The Physical Cluster Replication dashboard in the DB Console lets you monitor the physical cluster replication streams between a primary and standby cluster.
To view this dashboard, access the DB Console for your standby cluster, click Metrics on the left-hand navigation bar, and select Physical Cluster Replication from the Dashboard dropdown.
The Physical Cluster Replication dashboard is distinct from the Replication dashboard, which tracks metrics related to how data is replicated across the cluster, e.g., range status, replicas per store, and replica quiescence.
Dashboard navigation
Use the Graph menu to display metrics for your entire cluster or for a specific node.
To the right of the Graph and Dashboard menus, a time interval selector allows you to filter the view for a predefined or custom time interval. Use the navigation buttons to move to the previous, next, or current time interval. When you select a time interval, the same interval is selected in the SQL Activity pages. However, if you select 10 or 30 minutes, the interval defaults to 1 hour in SQL Activity pages.
Hovering your mouse pointer over the graph title will display a tooltip with a description and the metrics used to create the graph.
When hovering on graphs, crosshair lines will appear at your mouse pointer. The series' values corresponding to the given time in the cross hairs are displayed in the legend under the graph. Hovering the mouse pointer on a given series displays the corresponding value near the mouse pointer and highlights the series line (graying out other series lines). Click anywhere within the graph to freeze the values in place. Click anywhere within the graph again to cause the values to change with your mouse movements once more.
In the legend, click on an individual series to isolate it on the graph. The other series will be hidden, while the hover will still work. Click the individual series again to make the other series visible. If there are many series, a scrollbar may appear on the right of the legend. This is to limit the size of the legend so that it does not get endlessly large, particularly on clusters with many nodes.
The Physical Cluster Replication dashboard displays the following time-series graphs:
Logical bytes
The Logical Bytes graph displays the throughput of the replicated bytes.
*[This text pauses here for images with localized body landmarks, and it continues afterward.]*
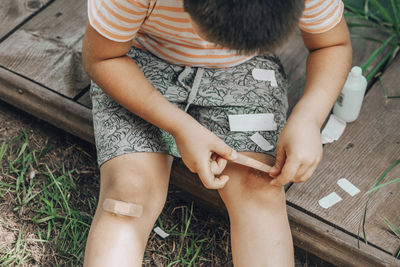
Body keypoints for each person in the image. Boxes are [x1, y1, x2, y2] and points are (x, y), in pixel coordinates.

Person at [82, 0, 352, 266]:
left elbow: (332, 44)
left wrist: (309, 118)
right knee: (128, 196)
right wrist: (180, 125)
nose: (214, 47)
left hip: (243, 71)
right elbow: (103, 57)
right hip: (135, 64)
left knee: (258, 184)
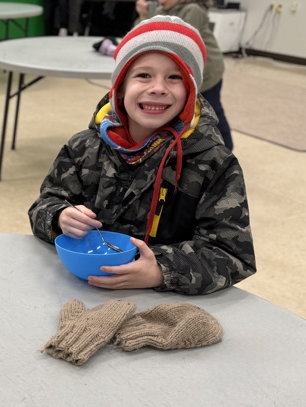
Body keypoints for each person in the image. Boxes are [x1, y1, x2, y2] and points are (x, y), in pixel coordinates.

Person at [27, 15, 256, 295]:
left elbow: (232, 255)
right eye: (143, 75)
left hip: (165, 302)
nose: (158, 88)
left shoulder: (213, 163)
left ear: (191, 92)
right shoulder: (83, 147)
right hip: (80, 291)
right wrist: (60, 217)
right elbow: (44, 204)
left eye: (174, 77)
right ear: (120, 88)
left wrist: (161, 270)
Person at [136, 0, 233, 150]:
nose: (161, 1)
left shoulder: (193, 10)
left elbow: (179, 44)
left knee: (212, 111)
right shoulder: (163, 10)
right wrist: (144, 16)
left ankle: (226, 148)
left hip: (207, 74)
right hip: (181, 74)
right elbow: (141, 36)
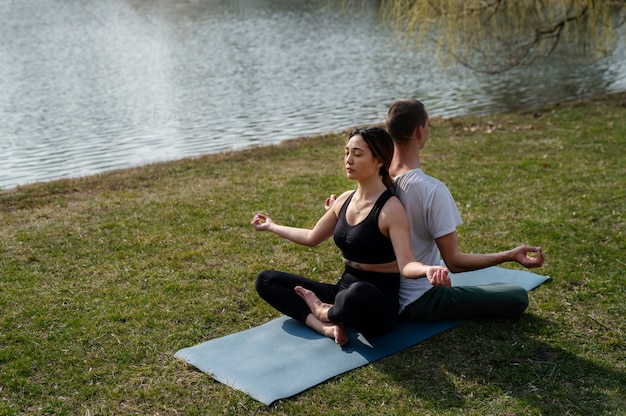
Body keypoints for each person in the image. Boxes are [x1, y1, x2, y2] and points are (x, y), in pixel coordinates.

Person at [326, 99, 545, 322]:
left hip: (375, 293)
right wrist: (509, 255)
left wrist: (338, 207)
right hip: (417, 299)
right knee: (517, 296)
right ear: (420, 131)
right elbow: (454, 262)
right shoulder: (431, 190)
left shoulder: (376, 176)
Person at [251, 126, 450, 346]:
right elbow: (311, 237)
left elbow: (406, 264)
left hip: (376, 307)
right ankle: (326, 326)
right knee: (266, 280)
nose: (348, 160)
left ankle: (325, 312)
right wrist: (272, 226)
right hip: (342, 292)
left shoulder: (390, 209)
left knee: (356, 293)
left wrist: (427, 270)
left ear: (380, 161)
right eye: (347, 153)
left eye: (357, 154)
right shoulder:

The graph displays the rate at which the logical bytes (sum of keys + values) are ingested by all replication jobs.
Hovering over the graph displays:
- The date and time.
- The number of logical bytes replicated.
When you start a replication stream, the Logical Bytes graph will record a spike of throughput as the initial scan completes.
SST bytes
The SST Bytes graph displays the rate at which all SST bytes are sent to the KV layer by physical cluster replication jobs.
Hovering over the graph displays:
- The date and time.
- The number of SST bytes replicated.
Replication lag
New in v24.1: The Replication Lag graph displays the replication lag between the primary and standby cluster. This is the time between the most up-to-date replicated time and the actual time.
Hovering over the graph displays:
- The specific date and time of the replication lag.
- The reported replication lag time.
Summary and events
Summary panel
A Summary panel of key metrics is displayed to the right of the timeseries graphs.
Metric | Description |
---|---|
Total Nodes | The total number of nodes in the cluster. Decommissioned nodes are not included in this count. |
Capacity Used | The storage capacity used as a percentage of usable capacity allocated across all nodes. |
Unavailable Ranges | The number of unavailable ranges in the cluster. A non-zero number indicates an unstable cluster. |
Queries per second | The total number of SELECT , UPDATE , INSERT , and DELETE queries executed per second across the cluster. |
P99 Latency | The 99th percentile of service latency. |
If you are testing your deployment locally with multiple CockroachDB nodes running on a single machine (this is not recommended in production), you must explicitly set the store size per node in order to display the correct capacity. Otherwise, the machine's actual disk capacity will be counted as a separate store for each node, thus inflating the computed capacity.
Events panel
Underneath the Summary panel, the Events panel lists the 5 most recent events logged for all nodes across the cluster. To list all events, click View all events.
The following types of events are listed:
- Database created
- Database dropped
- Table created
- Table dropped
- Table altered
- Index created
- Index dropped
- View created
- View dropped
- Schema change reversed
- Schema change finished
- Node joined
- Node decommissioned
- Node restarted
- Cluster setting changed